===== RECORDS SHOWN

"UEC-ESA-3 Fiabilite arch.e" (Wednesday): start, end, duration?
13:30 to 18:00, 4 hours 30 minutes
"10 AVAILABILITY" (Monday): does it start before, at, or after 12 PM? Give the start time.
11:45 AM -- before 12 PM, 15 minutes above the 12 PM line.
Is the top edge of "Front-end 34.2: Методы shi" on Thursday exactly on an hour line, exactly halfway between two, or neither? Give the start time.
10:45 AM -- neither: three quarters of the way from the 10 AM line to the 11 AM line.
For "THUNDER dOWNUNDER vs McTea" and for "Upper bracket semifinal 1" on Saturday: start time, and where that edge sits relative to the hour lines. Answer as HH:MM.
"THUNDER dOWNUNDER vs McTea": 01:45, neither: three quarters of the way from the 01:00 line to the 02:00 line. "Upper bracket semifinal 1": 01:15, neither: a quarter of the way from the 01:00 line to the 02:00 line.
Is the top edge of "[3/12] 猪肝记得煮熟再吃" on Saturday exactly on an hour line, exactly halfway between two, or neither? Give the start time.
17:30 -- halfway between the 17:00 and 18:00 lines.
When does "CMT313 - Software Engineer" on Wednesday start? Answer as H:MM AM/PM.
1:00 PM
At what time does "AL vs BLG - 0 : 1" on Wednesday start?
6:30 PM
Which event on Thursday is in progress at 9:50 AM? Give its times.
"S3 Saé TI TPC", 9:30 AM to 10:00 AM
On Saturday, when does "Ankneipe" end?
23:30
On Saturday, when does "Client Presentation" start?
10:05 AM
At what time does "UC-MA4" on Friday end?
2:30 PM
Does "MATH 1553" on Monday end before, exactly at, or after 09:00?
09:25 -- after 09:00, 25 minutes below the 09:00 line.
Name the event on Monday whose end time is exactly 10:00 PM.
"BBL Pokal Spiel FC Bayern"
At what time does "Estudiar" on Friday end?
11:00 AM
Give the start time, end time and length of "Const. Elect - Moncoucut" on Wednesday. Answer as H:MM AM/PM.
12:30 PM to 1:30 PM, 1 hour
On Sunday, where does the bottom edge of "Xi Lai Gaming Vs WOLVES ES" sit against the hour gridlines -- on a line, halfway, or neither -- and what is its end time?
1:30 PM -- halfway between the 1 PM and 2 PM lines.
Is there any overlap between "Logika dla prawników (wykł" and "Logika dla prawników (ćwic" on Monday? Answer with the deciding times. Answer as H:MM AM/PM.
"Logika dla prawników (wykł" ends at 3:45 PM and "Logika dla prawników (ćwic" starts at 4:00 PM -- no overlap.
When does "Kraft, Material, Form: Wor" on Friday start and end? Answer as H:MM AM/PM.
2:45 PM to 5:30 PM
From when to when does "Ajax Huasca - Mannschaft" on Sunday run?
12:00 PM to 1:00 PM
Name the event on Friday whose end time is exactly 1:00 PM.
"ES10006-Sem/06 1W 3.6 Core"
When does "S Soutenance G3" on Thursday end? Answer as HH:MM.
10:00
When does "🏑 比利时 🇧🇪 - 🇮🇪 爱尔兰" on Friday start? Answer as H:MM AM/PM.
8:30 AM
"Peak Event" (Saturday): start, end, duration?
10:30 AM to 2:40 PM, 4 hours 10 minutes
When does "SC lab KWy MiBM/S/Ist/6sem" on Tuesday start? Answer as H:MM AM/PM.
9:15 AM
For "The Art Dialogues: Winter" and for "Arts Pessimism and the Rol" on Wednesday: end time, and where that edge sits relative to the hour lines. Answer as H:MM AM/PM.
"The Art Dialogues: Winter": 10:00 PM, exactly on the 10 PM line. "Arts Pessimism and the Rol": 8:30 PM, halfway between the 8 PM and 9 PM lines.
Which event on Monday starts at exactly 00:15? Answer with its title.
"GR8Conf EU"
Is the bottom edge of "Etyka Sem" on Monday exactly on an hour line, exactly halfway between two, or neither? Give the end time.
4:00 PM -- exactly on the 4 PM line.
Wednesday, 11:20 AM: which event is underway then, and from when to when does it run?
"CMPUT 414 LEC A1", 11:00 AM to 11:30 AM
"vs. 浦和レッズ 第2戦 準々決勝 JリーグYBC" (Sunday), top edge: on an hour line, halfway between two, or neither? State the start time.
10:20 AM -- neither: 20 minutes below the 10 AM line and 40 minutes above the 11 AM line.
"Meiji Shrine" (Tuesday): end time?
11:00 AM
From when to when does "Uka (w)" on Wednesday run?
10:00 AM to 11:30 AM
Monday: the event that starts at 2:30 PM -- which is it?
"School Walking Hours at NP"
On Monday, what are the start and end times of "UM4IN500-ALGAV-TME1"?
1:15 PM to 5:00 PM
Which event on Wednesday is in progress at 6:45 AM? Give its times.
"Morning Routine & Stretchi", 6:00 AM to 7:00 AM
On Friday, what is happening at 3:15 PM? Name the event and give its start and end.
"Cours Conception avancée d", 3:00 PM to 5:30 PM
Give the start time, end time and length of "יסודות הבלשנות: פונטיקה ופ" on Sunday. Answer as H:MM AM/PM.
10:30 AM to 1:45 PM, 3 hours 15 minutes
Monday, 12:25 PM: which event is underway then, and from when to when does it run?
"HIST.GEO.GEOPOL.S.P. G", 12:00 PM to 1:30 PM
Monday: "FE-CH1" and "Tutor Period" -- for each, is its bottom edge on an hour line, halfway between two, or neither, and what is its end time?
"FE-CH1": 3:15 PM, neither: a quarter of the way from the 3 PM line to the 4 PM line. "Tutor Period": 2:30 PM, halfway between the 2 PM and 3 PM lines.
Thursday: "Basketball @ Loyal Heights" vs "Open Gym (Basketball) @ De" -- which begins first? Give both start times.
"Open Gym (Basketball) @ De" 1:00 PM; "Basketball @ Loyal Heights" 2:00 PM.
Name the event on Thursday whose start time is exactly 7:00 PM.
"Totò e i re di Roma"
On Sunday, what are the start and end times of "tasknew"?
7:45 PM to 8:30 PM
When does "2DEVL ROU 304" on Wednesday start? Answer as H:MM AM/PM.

==========

* [EXERCISE DETAILS]:
Swap every occurrence of "Monday" in the data above for "Mon.", and write out all the lines again with nothing else changed.

* [TASK ANSWER]:
"UEC-ESA-3 Fiabilite arch.e" (Wednesday): start, end, duration?
13:30 to 18:00, 4 hours 30 minutes
"10 AVAILABILITY" (Mon.): does it start before, at, or after 12 PM? Give the start time.
11:45 AM -- before 12 PM, 15 minutes above the 12 PM line.
Is the top edge of "Front-end 34.2: Методы shi" on Thursday exactly on an hour line, exactly halfway between two, or neither? Give the start time.
10:45 AM -- neither: three quarters of the way from the 10 AM line to the 11 AM line.
For "THUNDER dOWNUNDER vs McTea" and for "Upper bracket semifinal 1" on Saturday: start time, and where that edge sits relative to the hour lines. Answer as HH:MM.
"THUNDER dOWNUNDER vs McTea": 01:45, neither: three quarters of the way from the 01:00 line to the 02:00 line. "Upper bracket semifinal 1": 01:15, neither: a quarter of the way from the 01:00 line to the 02:00 line.
Is the top edge of "[3/12] 猪肝记得煮熟再吃" on Saturday exactly on an hour line, exactly halfway between two, or neither? Give the start time.
17:30 -- halfway between the 17:00 and 18:00 lines.
When does "CMT313 - Software Engineer" on Wednesday start? Answer as H:MM AM/PM.
1:00 PM
At what time does "AL vs BLG - 0 : 1" on Wednesday start?
6:30 PM
Which event on Thursday is in progress at 9:50 AM? Give its times.
"S3 Saé TI TPC", 9:30 AM to 10:00 AM
On Saturday, when does "Ankneipe" end?
23:30
On Saturday, when does "Client Presentation" start?
10:05 AM
At what time does "UC-MA4" on Friday end?
2:30 PM
Does "MATH 1553" on Mon. end before, exactly at, or after 09:00?
09:25 -- after 09:00, 25 minutes below the 09:00 line.
Name the event on Mon. whose end time is exactly 10:00 PM.
"BBL Pokal Spiel FC Bayern"
At what time does "Estudiar" on Friday end?
11:00 AM
Give the start time, end time and length of "Const. Elect - Moncoucut" on Wednesday. Answer as H:MM AM/PM.
12:30 PM to 1:30 PM, 1 hour
On Sunday, where does the bottom edge of "Xi Lai Gaming Vs WOLVES ES" sit against the hour gridlines -- on a line, halfway, or neither -- and what is its end time?
1:30 PM -- halfway between the 1 PM and 2 PM lines.
Is there any overlap between "Logika dla prawników (wykł" and "Logika dla prawników (ćwic" on Mon.? Answer with the deciding times. Answer as H:MM AM/PM.
"Logika dla prawników (wykł" ends at 3:45 PM and "Logika dla prawników (ćwic" starts at 4:00 PM -- no overlap.
When does "Kraft, Material, Form: Wor" on Friday start and end? Answer as H:MM AM/PM.
2:45 PM to 5:30 PM
From when to when does "Ajax Huasca - Mannschaft" on Sunday run?
12:00 PM to 1:00 PM
Name the event on Friday whose end time is exactly 1:00 PM.
"ES10006-Sem/06 1W 3.6 Core"
When does "S Soutenance G3" on Thursday end? Answer as HH:MM.
10:00
When does "🏑 比利时 🇧🇪 - 🇮🇪 爱尔兰" on Friday start? Answer as H:MM AM/PM.
8:30 AM
"Peak Event" (Saturday): start, end, duration?
10:30 AM to 2:40 PM, 4 hours 10 minutes
When does "SC lab KWy MiBM/S/Ist/6sem" on Tuesday start? Answer as H:MM AM/PM.
9:15 AM
For "The Art Dialogues: Winter" and for "Arts Pessimism and the Rol" on Wednesday: end time, and where that edge sits relative to the hour lines. Answer as H:MM AM/PM.
"The Art Dialogues: Winter": 10:00 PM, exactly on the 10 PM line. "Arts Pessimism and the Rol": 8:30 PM, halfway between the 8 PM and 9 PM lines.
Which event on Mon. starts at exactly 00:15? Answer with its title.
"GR8Conf EU"
Is the bottom edge of "Etyka Sem" on Mon. exactly on an hour line, exactly halfway between two, or neither? Give the end time.
4:00 PM -- exactly on the 4 PM line.
Wednesday, 11:20 AM: which event is underway then, and from when to when does it run?
"CMPUT 414 LEC A1", 11:00 AM to 11:30 AM
"vs. 浦和レッズ 第2戦 準々決勝 JリーグYBC" (Sunday), top edge: on an hour line, halfway between two, or neither? State the start time.
10:20 AM -- neither: 20 minutes below the 10 AM line and 40 minutes above the 11 AM line.
"Meiji Shrine" (Tuesday): end time?
11:00 AM
From when to when does "Uka (w)" on Wednesday run?
10:00 AM to 11:30 AM
Mon.: the event that starts at 2:30 PM -- which is it?
"School Walking Hours at NP"
On Mon., what are the start and end times of "UM4IN500-ALGAV-TME1"?
1:15 PM to 5:00 PM
Which event on Wednesday is in progress at 6:45 AM? Give its times.
"Morning Routine & Stretchi", 6:00 AM to 7:00 AM
On Friday, what is happening at 3:15 PM? Name the event and give its start and end.
"Cours Conception avancée d", 3:00 PM to 5:30 PM
Give the start time, end time and length of "יסודות הבלשנות: פונטיקה ופ" on Sunday. Answer as H:MM AM/PM.
10:30 AM to 1:45 PM, 3 hours 15 minutes
Mon., 12:25 PM: which event is underway then, and from when to when does it run?
"HIST.GEO.GEOPOL.S.P. G", 12:00 PM to 1:30 PM
Mon.: "FE-CH1" and "Tutor Period" -- for each, is its bottom edge on an hour line, halfway between two, or neither, and what is its end time?
"FE-CH1": 3:15 PM, neither: a quarter of the way from the 3 PM line to the 4 PM line. "Tutor Period": 2:30 PM, halfway between the 2 PM and 3 PM lines.
Thursday: "Basketball @ Loyal Heights" vs "Open Gym (Basketball) @ De" -- which begins first? Give both start times.
"Open Gym (Basketball) @ De" 1:00 PM; "Basketball @ Loyal Heights" 2:00 PM.
Name the event on Thursday whose start time is exactly 7:00 PM.
"Totò e i re di Roma"
On Sunday, what are the start and end times of "tasknew"?
7:45 PM to 8:30 PM
When does "2DEVL ROU 304" on Wednesday start? Answer as H:MM AM/PM.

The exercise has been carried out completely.